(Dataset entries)
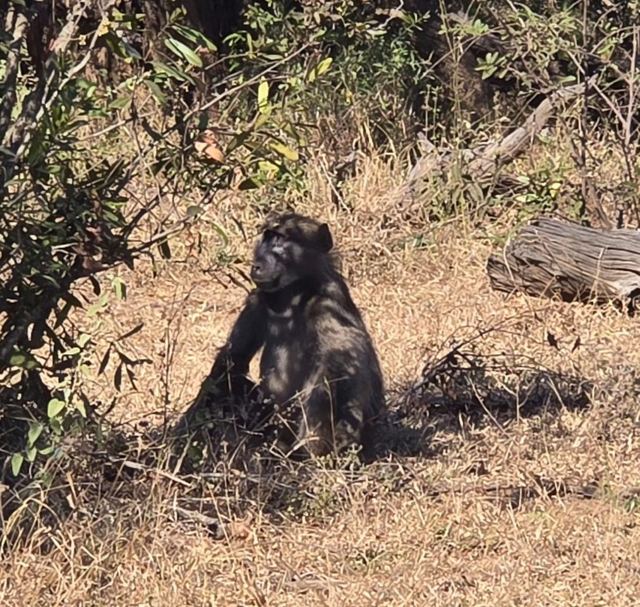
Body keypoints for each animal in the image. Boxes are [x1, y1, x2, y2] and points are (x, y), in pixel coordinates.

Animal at [179, 213, 385, 459]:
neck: (294, 296)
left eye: (279, 239)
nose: (256, 265)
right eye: (266, 237)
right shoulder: (257, 300)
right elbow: (232, 360)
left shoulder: (328, 303)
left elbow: (348, 367)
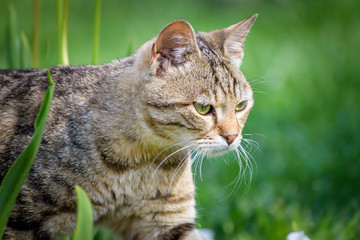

** Exercise requirements **
The answer must be an exact copy of every record above, minus the pictures.

** Written reply **
Body keypoints for each animal in the image. Boxes are [x1, y1, x2, y2] and points are (x, y), in pixel coordinates.

Animal at [179, 213, 385, 459]:
neck: (294, 296)
left eye: (279, 239)
nose: (256, 265)
right eye: (266, 237)
right shoulder: (257, 300)
right elbow: (232, 360)
left shoulder: (328, 303)
left elbow: (348, 367)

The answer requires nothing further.